**EXTRACT**
* * *

Author(s): Andrew Spencer, Nathan Pieplow
County Seat: Lake City
County Size: 1,115 square miles
Low Elevation: 7,592 ft. - Piedra River on the Archuleta border
High Elevation : 14,309 ft. - Uncompahgre Peak
Best Birds : Rose-breasted Grosbeak (2001; pending acceptance)
Checklist : Download pdf | View HTML
Introduction: This is the least populated county in the state and one of the least visited by birders. During the tourist season there are more Texans here than Coloradans. Hinsdale County is dominated by the high San Juan Mountains, and only in the southern end of the county are there extensive stands of ponderosa pines. The best birding spots are several good lakes in the southeast portion of the county. Unfortunately, the county ends in the north before it reaches extensive sagebrush habitat.
West Fork Road (FR 860)
Description - This road is only accessible by car from the Owl Creek Pass Road. In addition to awesome views of Chimney Rock on Courthouse Mountain, it has extensive Spruce-Fir habitat that has produced the first Colorado breeding record of White-winged Crossbill in addition to more regular mountain species. Three-toed Woodpecker can be found in the area, and Boreal Owl should be present.

* * *

Stored items from a collection:
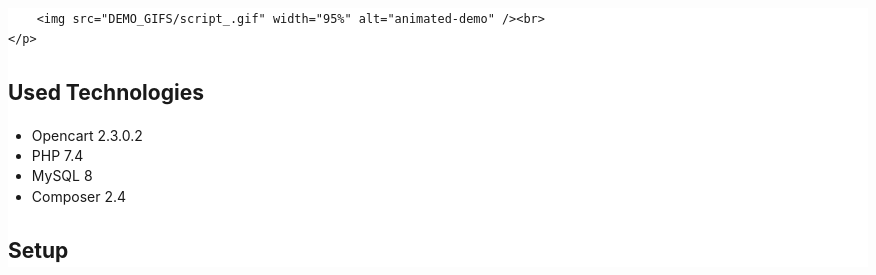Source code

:         <img src="DEMO_GIFS/script_.gif" width="95%" alt="animated-demo" /><br>
    </p>
</div>

## Used Technologies

* Opencart 2.3.0.2
* PHP 7.4
* MySQL 8
* Composer 2.4

## Setup
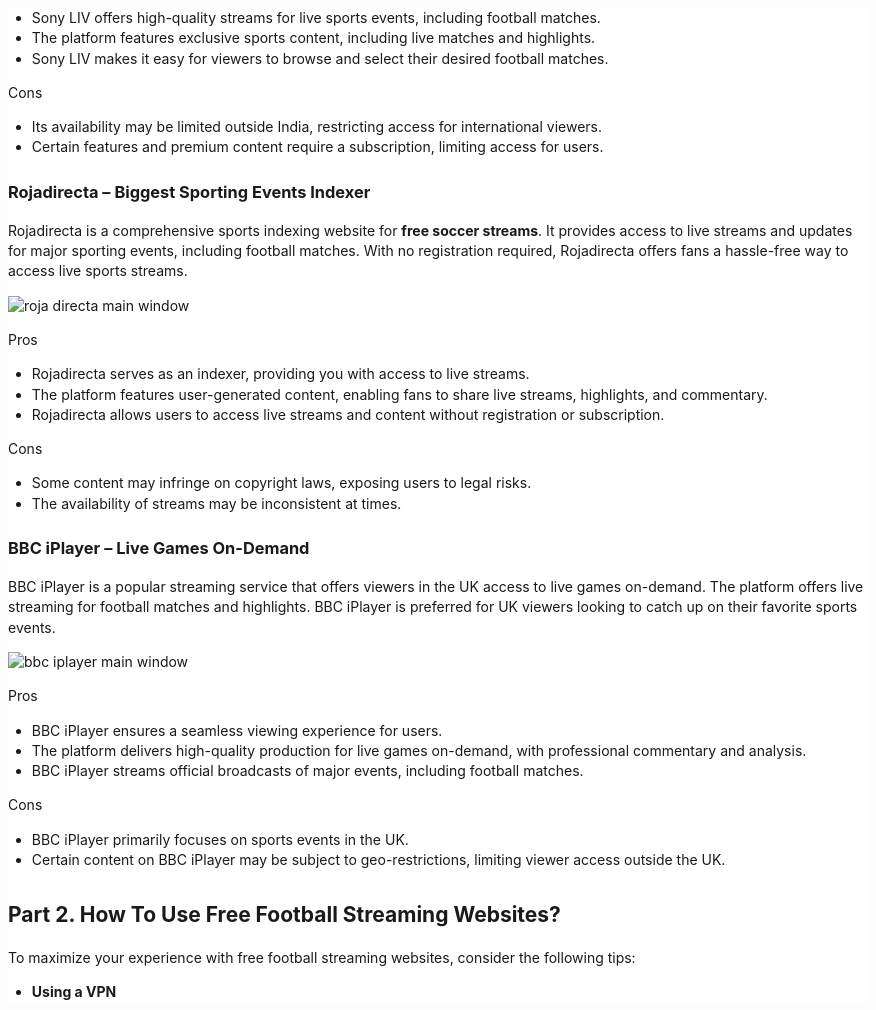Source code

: * Sony LIV offers high-quality streams for live sports events, including football matches.
* The platform features exclusive sports content, including live matches and highlights.
* Sony LIV makes it easy for viewers to browse and select their desired football matches.

Cons

* Its availability may be limited outside India, restricting access for international viewers.
* Certain features and premium content require a subscription, limiting access for users.

### Rojadirecta – Biggest Sporting Events Indexer

Rojadirecta is a comprehensive sports indexing website for **free soccer streams**. It provides access to live streams and updates for major sporting events, including football matches. With no registration required, Rojadirecta offers fans a hassle-free way to access live sports streams.

![roja directa main window](https://images.wondershare.com/virbo/article/2024/03/top-football-streaming-sites-10.jpg)

Pros

* Rojadirecta serves as an indexer, providing you with access to live streams.
* The platform features user-generated content, enabling fans to share live streams, highlights, and commentary.
* Rojadirecta allows users to access live streams and content without registration or subscription.

Cons

* Some content may infringe on copyright laws, exposing users to legal risks.
* The availability of streams may be inconsistent at times.

### BBC iPlayer – Live Games On-Demand

BBC iPlayer is a popular streaming service that offers viewers in the UK access to live games on-demand. The platform offers live streaming for football matches and highlights. BBC iPlayer is preferred for UK viewers looking to catch up on their favorite sports events.

![bbc iplayer main window](https://images.wondershare.com/virbo/article/2024/03/top-football-streaming-sites-11.jpg)

Pros

* BBC iPlayer ensures a seamless viewing experience for users.
* The platform delivers high-quality production for live games on-demand, with professional commentary and analysis.
* BBC iPlayer streams official broadcasts of major events, including football matches.

Cons

* BBC iPlayer primarily focuses on sports events in the UK.
* Certain content on BBC iPlayer may be subject to geo-restrictions, limiting viewer access outside the UK.

## Part 2\. How To Use Free Football Streaming Websites?

To maximize your experience with free football streaming websites, consider the following tips:

* **Using a VPN**

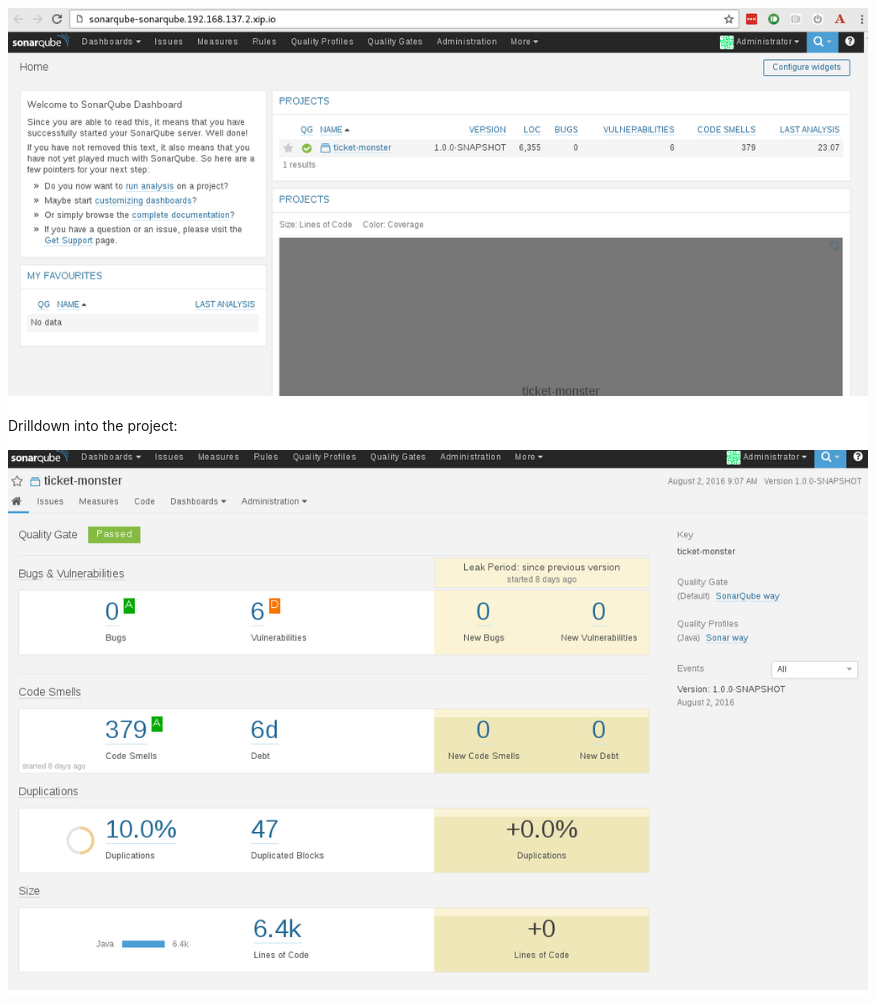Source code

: ![image](images/26-sonarqube-results1.png)

Drilldown into the project:

![image](images/26-sonarqube-results2.png)
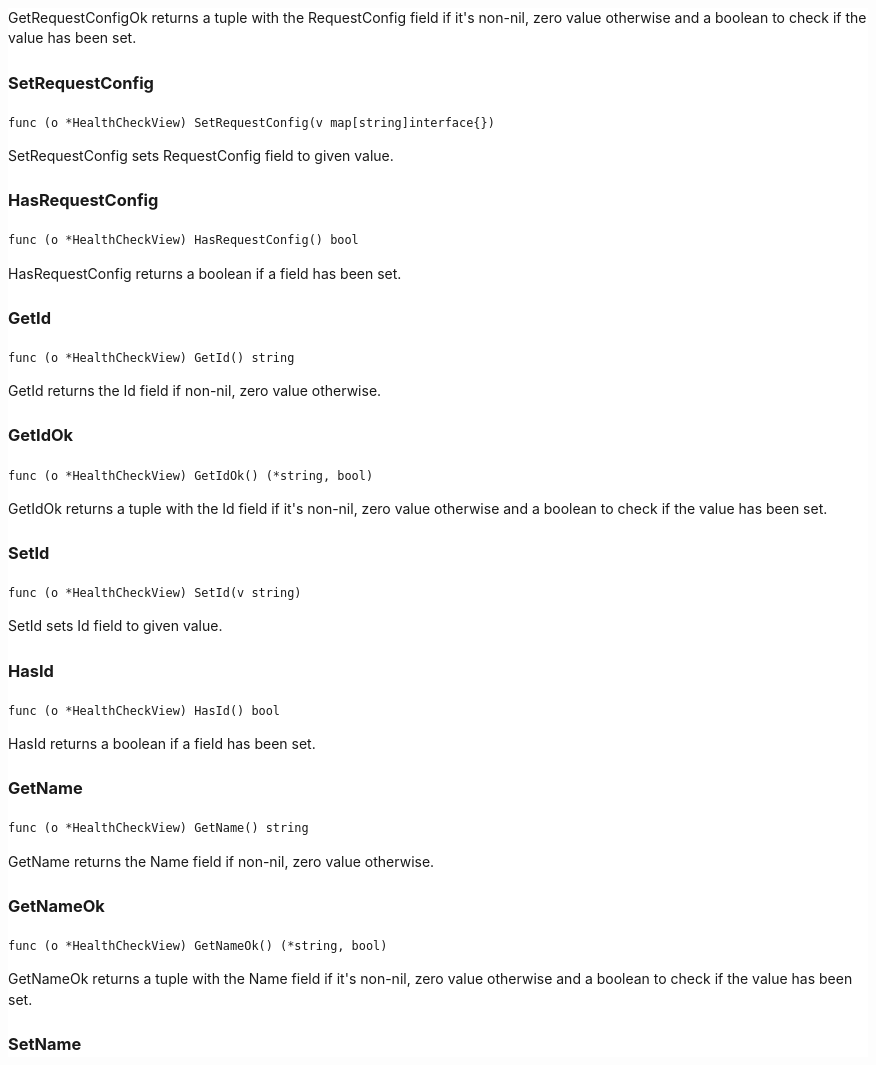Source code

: GetRequestConfigOk returns a tuple with the RequestConfig field if it's non-nil, zero value otherwise
and a boolean to check if the value has been set.

### SetRequestConfig

`func (o *HealthCheckView) SetRequestConfig(v map[string]interface{})`

SetRequestConfig sets RequestConfig field to given value.

### HasRequestConfig

`func (o *HealthCheckView) HasRequestConfig() bool`

HasRequestConfig returns a boolean if a field has been set.

### GetId

`func (o *HealthCheckView) GetId() string`

GetId returns the Id field if non-nil, zero value otherwise.

### GetIdOk

`func (o *HealthCheckView) GetIdOk() (*string, bool)`

GetIdOk returns a tuple with the Id field if it's non-nil, zero value otherwise
and a boolean to check if the value has been set.

### SetId

`func (o *HealthCheckView) SetId(v string)`

SetId sets Id field to given value.

### HasId

`func (o *HealthCheckView) HasId() bool`

HasId returns a boolean if a field has been set.

### GetName

`func (o *HealthCheckView) GetName() string`

GetName returns the Name field if non-nil, zero value otherwise.

### GetNameOk

`func (o *HealthCheckView) GetNameOk() (*string, bool)`

GetNameOk returns a tuple with the Name field if it's non-nil, zero value otherwise
and a boolean to check if the value has been set.

### SetName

* * *

Please update the Hinsdale County birding page from "Author(s): Andrew Spencer, Nathan" to "(2001; pending acceptance)", changing "Elevation" to "Altitude".

**TASK RESPONSE**
Author(s): Andrew Spencer, Nathan Pieplow
County Seat: Lake City
County Size: 1,115 square miles
Low Altitude: 7,592 ft. - Piedra River on the Archuleta border
High Altitude : 14,309 ft. - Uncompahgre Peak
Best Birds : Rose-breasted Grosbeak (2001; pending acceptance)